Liz Wuerffel posted a photo of a tree and water tower in Valpo near Northside Tap on Poplar Street along with the caption, “Consider this my Christmas tree.” She received about 80 likes and this comment from Isabel Coffey, a creative writing VU student who works at Uptown Cafe: “A very American ornament – large, industrial, obtrusive.”
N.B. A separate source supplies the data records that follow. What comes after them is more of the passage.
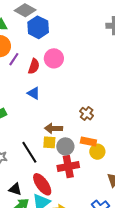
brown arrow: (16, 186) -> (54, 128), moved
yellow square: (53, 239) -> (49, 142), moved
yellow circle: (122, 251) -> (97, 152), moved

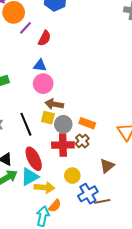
pink circle: (54, 58) -> (43, 84), moved
blue triangle: (34, 93) -> (40, 65), turned -32
brown cross: (87, 114) -> (82, 141), moved
yellow circle: (97, 152) -> (72, 176), moved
At the Arts and Sciences Holiday luncheon Dean Mark Hoyert continued his practice of singing clever lyrics to a popular song.  This time it was “My Favorite Things” from “The Sound of Music” only he changed the lines to Psychology things, Business Manager things, and Recorder things while listing onerous duties a dean must perform.  He followed that performance with a poem that included humorous lines recited by his assistants. I met his daughter, who is graduating from University of Evansville and hopes to be an elementary teacher in Gary.
 drawing by Rick Brandt


The concluding chapter of Holly Jackson’s “American Radicals” describes how the depression of the 1870s, combined with repressive corporate and governmental policies, crippled the organized labor movement.  For example, in 1874 Pennsylvania anthracite coal barons refused to renew an 1869 union agreement, stockpiled coal, closed mines for six months, pressured starving laborers into accepting a 20% pay cut, and accused militant leaders in Schuylkill County, PA, branded Molly Maguires, of murder and destruction of property. Jackson wrote: “Twenty workers were publicly executed for their [alleged] crimes in 1877, declaring their innocence until the end.  Although the whole thing was likely fabricated by the owners to destroy workers’ agitation, the episode added to growing public sentiment that labor organizers were dangerous, foreign criminals.”